We’ve had a wonderful day of celebrating and worshipping together with the Diocese of Jamaica and the Cayman Islands. The Eucharistic service was a “mass” in many ways…thousands (7000??) of people from all across this island, bishops and archbishops galore, a mass choir, steel band/organ/piano accompaniment, huge fragrant flowers, servers in white albs, and government and civic officials. And we were paraded in behind banners carried by attentive servers naming the Province from which we came. The Olympics will have nothing on us!
What is to be remembered, though, is the joy and delight of a fully Caribbean service…the West Indian liturgy, a reggae setting for the music of the mass, hymns that rocked, commissioned hymns for the occasion, and even Bob Marley songs that the assembled group sang with total abandon. The passing of the peace was as vibrant and open as I have ever seen it, helped along by Marley’s One Love. (So much for the advice from my good nursing friends who, in the face of a flu epidemic, suggested no handshakes, no hugs!) This was no stodgy Anglican event at all, with the whole assembly gently swaying almost without being conscious of it. The sharpness of the intercessions included strong sections like:
We pray for men and women in their daily lives:
For those who do too little and expect too much,
For those who earn too little and work too much,
For those who want to work and cannot.
The Archbishop’s sermon was also compelling, calling us all to serve others so that our church, our world, would not leave anyone in need.
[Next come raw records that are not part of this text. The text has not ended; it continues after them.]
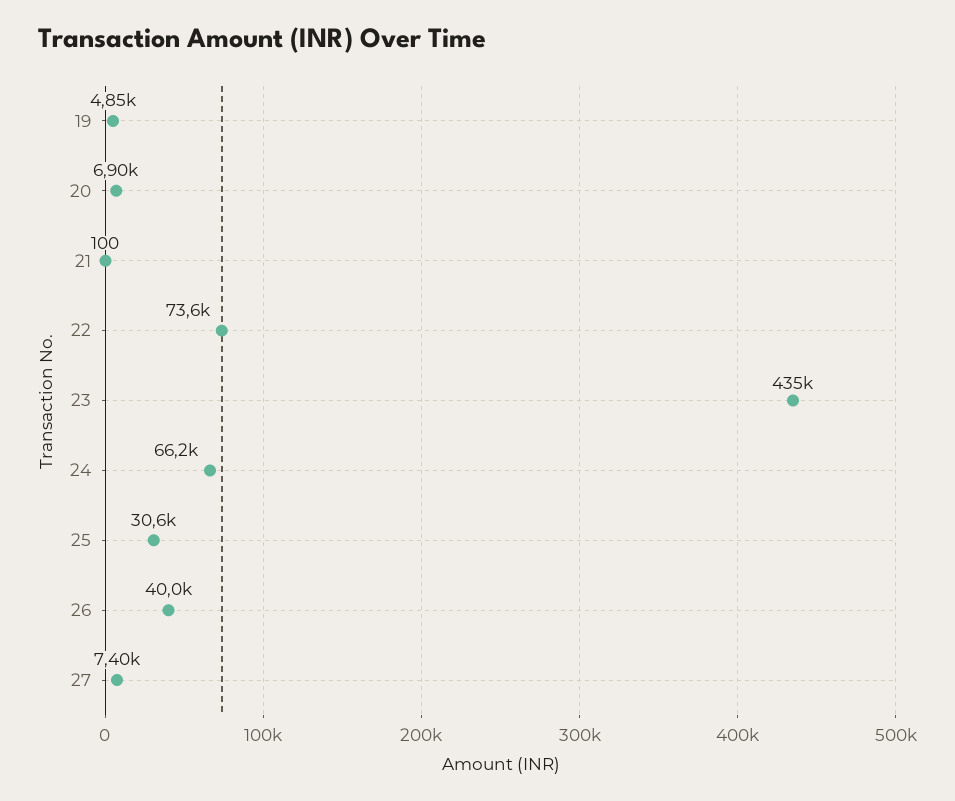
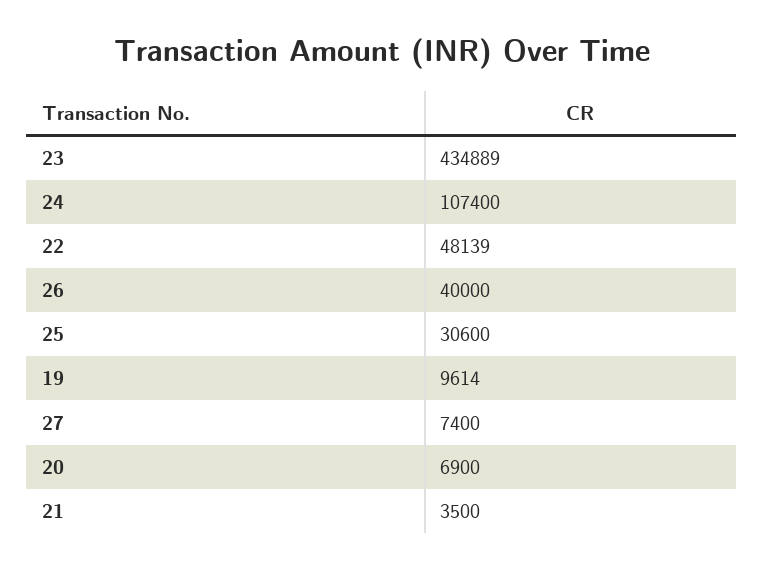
19: 4850 -> 9614
21: 100 -> 3500
22: 73600 -> 48139
24: 66200 -> 107400

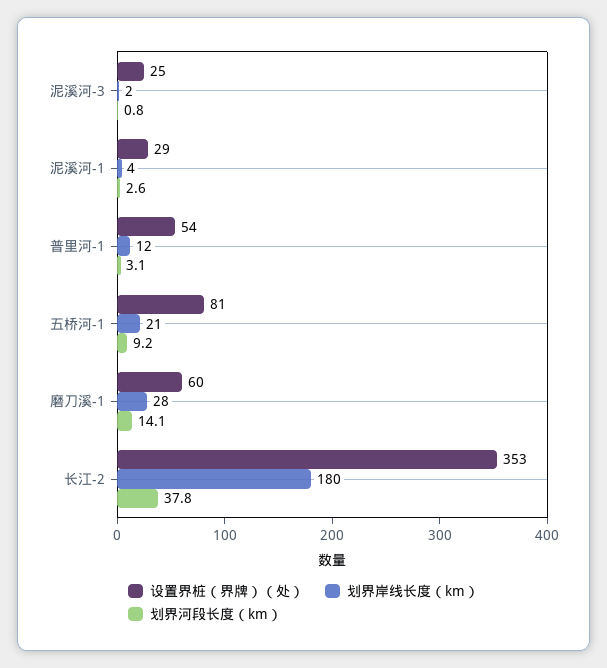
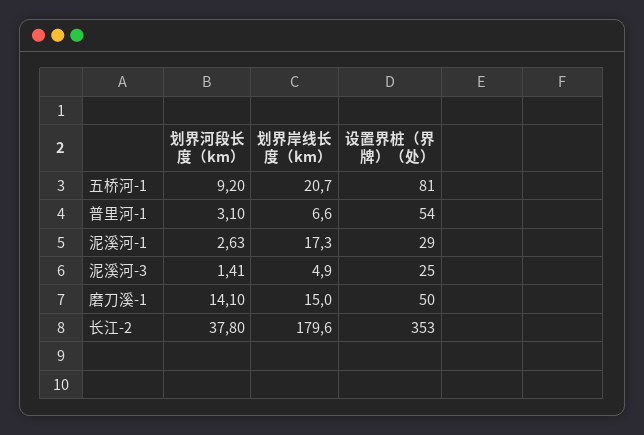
划界岸线长度（km）, 泥溪河-3: 2 -> 4.9
划界河段长度（km）, 泥溪河-3: 0.8 -> 1.41
划界岸线长度（km）, 泥溪河-1: 4 -> 17.3
划界岸线长度（km）, 普里河-1: 12 -> 6.6
设置界桩（界牌）（处）, 磨刀溪-1: 60 -> 50
划界岸线长度（km）, 磨刀溪-1: 28 -> 15

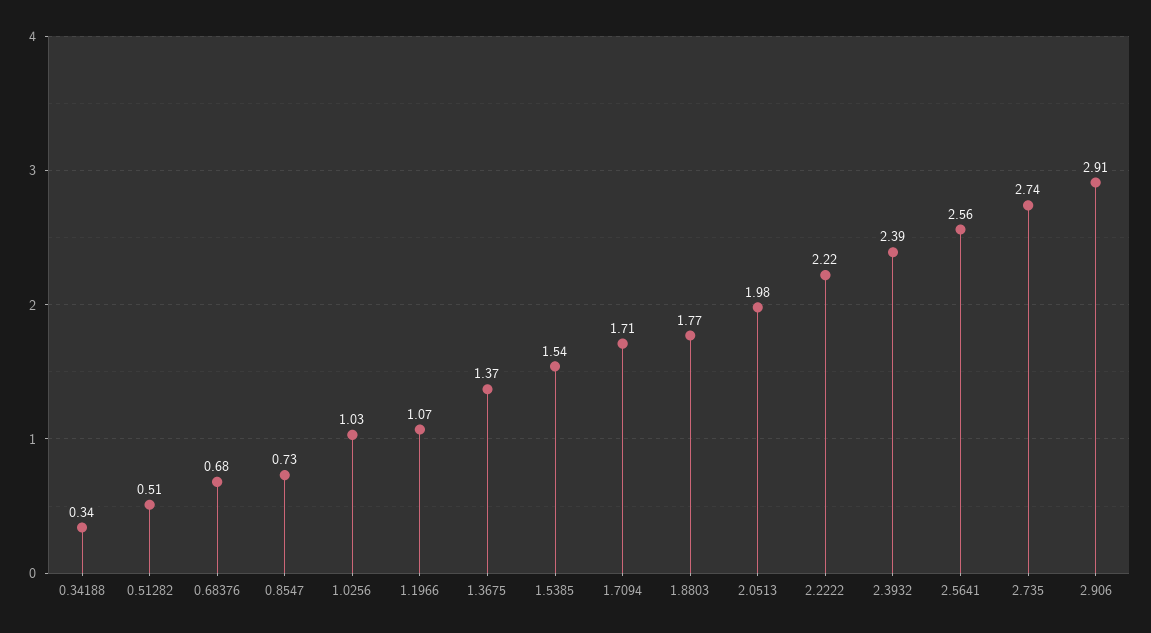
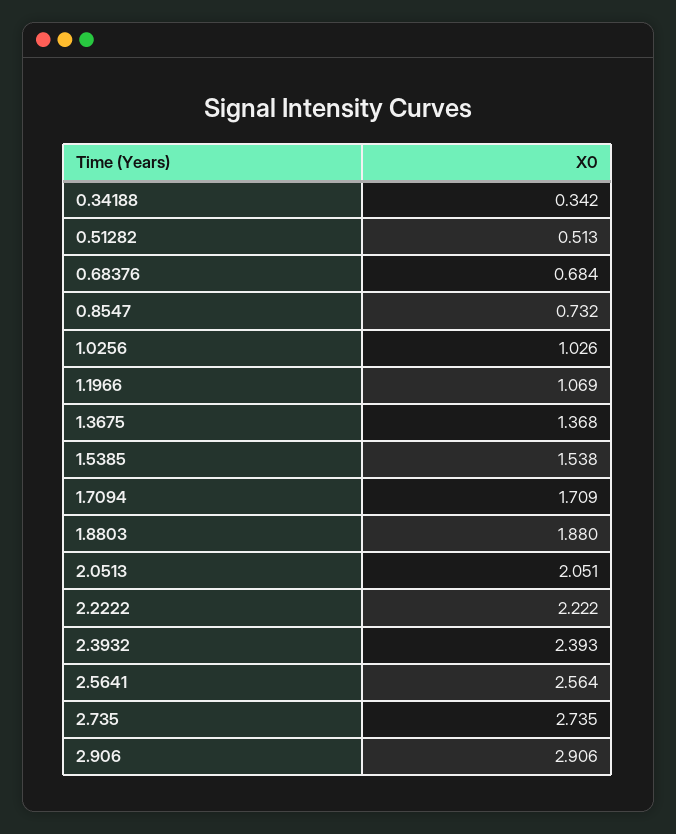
1.8803: 1.77 -> 1.88
2.0513: 1.98 -> 2.051

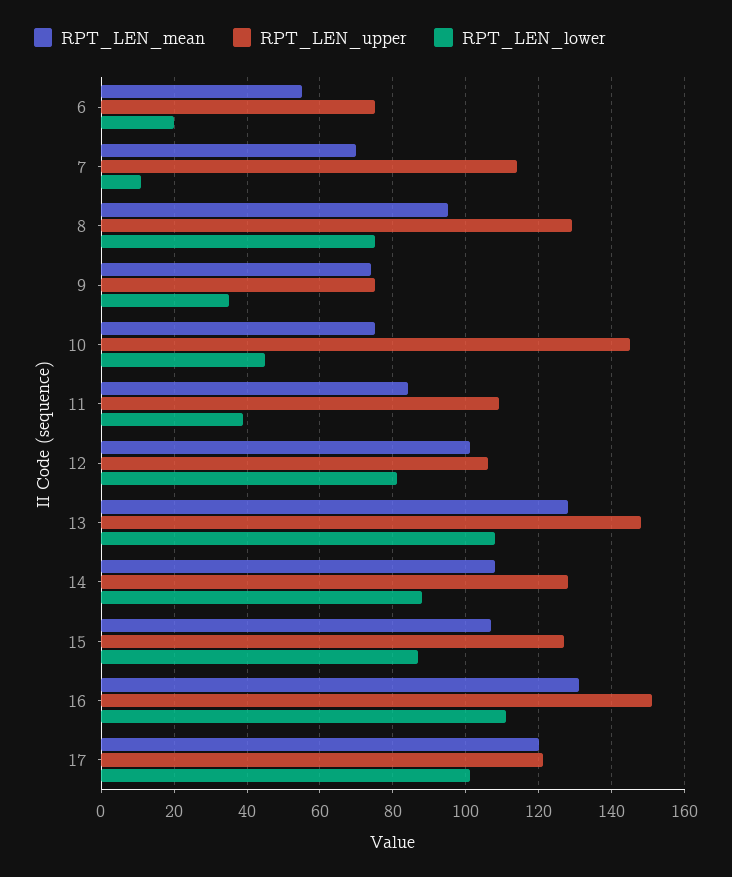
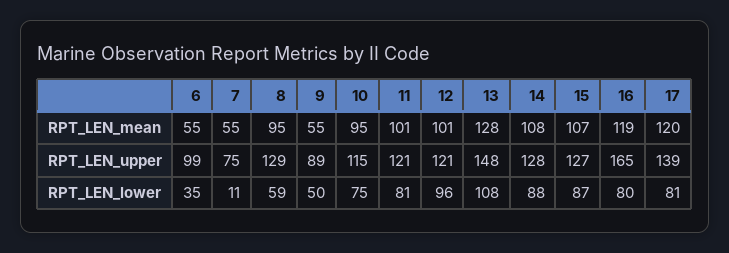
RPT_LEN_upper, 6: 75 -> 99
RPT_LEN_lower, 6: 20 -> 35
RPT_LEN_mean, 7: 70 -> 55
RPT_LEN_upper, 7: 115 -> 75
RPT_LEN_lower, 8: 75 -> 59
RPT_LEN_mean, 9: 75 -> 55
RPT_LEN_upper, 9: 75 -> 89
RPT_LEN_lower, 9: 35 -> 50
RPT_LEN_mean, 10: 75 -> 95
RPT_LEN_upper, 10: 145 -> 115
RPT_LEN_lower, 10: 45 -> 75
RPT_LEN_mean, 11: 85 -> 101
RPT_LEN_upper, 11: 110 -> 121
RPT_LEN_lower, 11: 40 -> 81
RPT_LEN_upper, 12: 105 -> 121
RPT_LEN_lower, 12: 80 -> 96
RPT_LEN_mean, 16: 130 -> 119
RPT_LEN_upper, 16: 150 -> 165
RPT_LEN_lower, 16: 110 -> 80
RPT_LEN_upper, 17: 120 -> 139
RPT_LEN_lower, 17: 100 -> 81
And the Bishop of Jamaica and the Caymen Islands, Alfred Reid, whom I met years ago at a Partners in Mission consultation, must have been overjoyed as he looked over the congregation during the Great Thanksgiving.
I always enjoy a liturgy in another land…we Anglicans always have the same form, the same general components within a Eucharist, enough to make us feel at home wherever we are. But in another culture, there are slight differences in wording or emphasis that sharpen my understanding of what is really going on. Some phrases that I noted today with pleasure were “In every age your steadfast love/Has called us to return,/To live in union with you” and “And by the power of the Holy Spirit/ You have gathered a people to yourself/To make known in every place/His perfect offering…”
A full day it would have been with just this service to feed us, but there is more. I’ve just come back from a kind of “market” that showed off the various Anglican Networks’ work. Some of the networks are well known, (Peace and Justice, Women’s, Indigenous Peoples), but there are others that drew my attention as well. I think many of us in parishes in Canada would benefit from connecting with networks on topics that give our specific ministry passion. It seems to me that it is one way for our prophets in environmental issues, in education, in family issues, to feel less alone. I’ll have to think of ways that the word can be spread to people in parishes that have not known of their colleagues in other parts of the world.
But not right now. Am off to put my feet up before dinner and perhaps catch a wee bit of shut-eye. This was really a day “that the Lord hath made!”